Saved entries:
------------------------------------------------------------

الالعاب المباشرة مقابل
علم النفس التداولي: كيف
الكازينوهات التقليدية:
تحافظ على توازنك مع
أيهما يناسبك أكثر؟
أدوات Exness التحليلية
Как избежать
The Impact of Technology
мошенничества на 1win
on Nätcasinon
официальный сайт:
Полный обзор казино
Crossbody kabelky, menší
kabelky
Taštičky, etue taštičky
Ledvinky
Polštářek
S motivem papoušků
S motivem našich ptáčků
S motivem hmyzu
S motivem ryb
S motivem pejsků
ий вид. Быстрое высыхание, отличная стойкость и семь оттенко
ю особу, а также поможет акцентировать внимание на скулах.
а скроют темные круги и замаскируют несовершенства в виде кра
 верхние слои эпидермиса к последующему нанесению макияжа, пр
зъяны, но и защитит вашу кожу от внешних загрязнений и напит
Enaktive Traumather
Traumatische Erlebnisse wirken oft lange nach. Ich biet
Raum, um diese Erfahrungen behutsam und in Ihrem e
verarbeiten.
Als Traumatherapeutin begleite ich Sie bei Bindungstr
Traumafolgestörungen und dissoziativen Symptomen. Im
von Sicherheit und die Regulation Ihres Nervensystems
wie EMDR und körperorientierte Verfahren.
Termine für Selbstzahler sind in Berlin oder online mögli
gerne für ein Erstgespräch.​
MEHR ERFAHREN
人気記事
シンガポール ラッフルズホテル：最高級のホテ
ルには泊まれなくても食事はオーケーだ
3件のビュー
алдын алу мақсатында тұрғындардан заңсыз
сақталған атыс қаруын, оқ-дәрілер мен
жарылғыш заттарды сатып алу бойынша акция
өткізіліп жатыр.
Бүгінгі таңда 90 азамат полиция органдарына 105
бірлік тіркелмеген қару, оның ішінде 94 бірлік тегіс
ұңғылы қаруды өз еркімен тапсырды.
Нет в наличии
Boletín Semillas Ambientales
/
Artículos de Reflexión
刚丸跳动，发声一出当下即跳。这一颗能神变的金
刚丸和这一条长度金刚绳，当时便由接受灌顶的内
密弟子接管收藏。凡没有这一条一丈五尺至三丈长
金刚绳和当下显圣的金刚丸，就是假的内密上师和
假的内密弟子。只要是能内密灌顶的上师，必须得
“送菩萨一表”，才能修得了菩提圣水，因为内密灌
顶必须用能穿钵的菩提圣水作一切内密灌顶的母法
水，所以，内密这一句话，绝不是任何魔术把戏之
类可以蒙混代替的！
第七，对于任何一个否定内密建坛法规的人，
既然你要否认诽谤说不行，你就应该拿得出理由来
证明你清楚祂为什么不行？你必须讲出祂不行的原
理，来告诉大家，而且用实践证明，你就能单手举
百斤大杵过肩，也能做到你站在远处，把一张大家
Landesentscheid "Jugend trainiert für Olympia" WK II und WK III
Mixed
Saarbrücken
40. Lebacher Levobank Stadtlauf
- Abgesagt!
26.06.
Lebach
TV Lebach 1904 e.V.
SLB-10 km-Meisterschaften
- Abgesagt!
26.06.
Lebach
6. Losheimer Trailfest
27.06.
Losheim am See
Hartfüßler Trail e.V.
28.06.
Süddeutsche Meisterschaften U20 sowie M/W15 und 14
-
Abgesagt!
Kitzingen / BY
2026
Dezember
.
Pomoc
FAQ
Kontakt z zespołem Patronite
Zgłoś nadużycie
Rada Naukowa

------------------------------------------------------------

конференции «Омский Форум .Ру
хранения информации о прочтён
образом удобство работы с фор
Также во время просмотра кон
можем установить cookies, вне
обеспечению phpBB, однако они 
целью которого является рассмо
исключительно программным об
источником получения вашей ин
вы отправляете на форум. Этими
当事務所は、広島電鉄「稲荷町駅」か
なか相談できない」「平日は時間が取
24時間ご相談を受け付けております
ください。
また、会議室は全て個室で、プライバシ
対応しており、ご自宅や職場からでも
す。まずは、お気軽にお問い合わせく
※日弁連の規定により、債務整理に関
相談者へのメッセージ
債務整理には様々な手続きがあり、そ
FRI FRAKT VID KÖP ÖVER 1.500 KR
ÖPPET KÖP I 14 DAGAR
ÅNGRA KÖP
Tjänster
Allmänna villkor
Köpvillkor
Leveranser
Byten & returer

------------------------------------------------------------

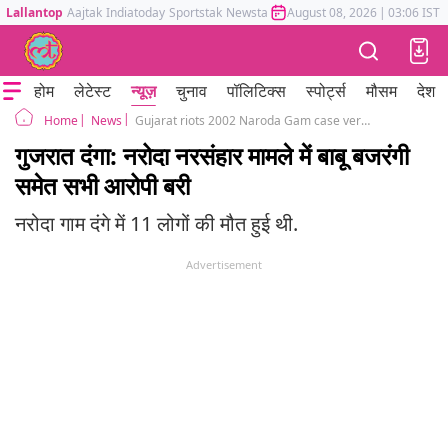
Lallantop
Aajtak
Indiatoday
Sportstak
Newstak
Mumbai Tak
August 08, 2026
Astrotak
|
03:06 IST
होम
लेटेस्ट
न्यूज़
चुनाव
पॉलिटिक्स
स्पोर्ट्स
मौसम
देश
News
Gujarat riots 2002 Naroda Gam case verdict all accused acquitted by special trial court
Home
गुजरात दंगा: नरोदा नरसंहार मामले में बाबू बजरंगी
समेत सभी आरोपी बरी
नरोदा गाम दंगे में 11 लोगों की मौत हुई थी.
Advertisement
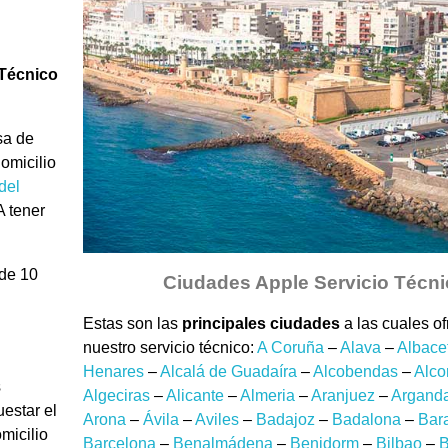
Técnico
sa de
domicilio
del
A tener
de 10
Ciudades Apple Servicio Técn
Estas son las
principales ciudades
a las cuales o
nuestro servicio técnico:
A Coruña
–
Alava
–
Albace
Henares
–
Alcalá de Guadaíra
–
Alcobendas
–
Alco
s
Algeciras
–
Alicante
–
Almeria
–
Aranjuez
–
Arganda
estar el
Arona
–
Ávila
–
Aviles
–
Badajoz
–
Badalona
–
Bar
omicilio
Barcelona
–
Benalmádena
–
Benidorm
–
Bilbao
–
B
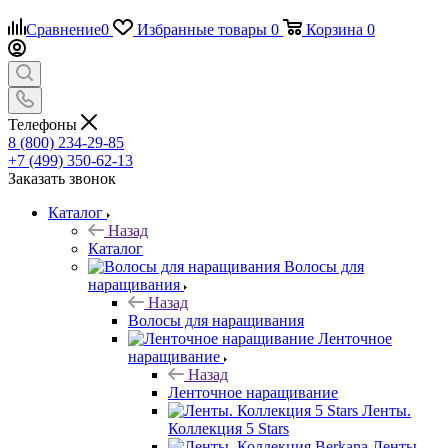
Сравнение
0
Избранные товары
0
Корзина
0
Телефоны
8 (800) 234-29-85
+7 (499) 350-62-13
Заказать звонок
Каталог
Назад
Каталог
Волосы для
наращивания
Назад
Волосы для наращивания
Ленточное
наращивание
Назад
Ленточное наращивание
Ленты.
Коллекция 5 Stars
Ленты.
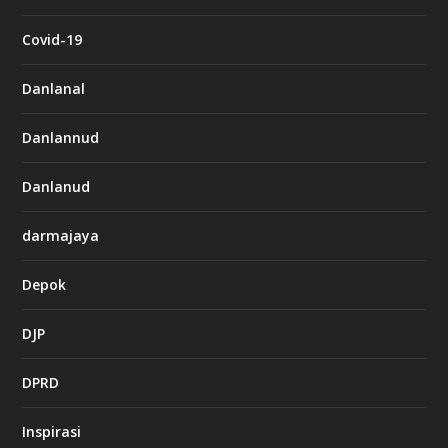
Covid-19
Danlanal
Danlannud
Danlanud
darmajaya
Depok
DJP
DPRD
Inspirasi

------------------------------------------------------------

PROBLEM STATEMENT ->
For each line above that contains the word "наращивания", copy that line.

ANSWER TO THIS TASK ->
наращивания
Волосы для наращивания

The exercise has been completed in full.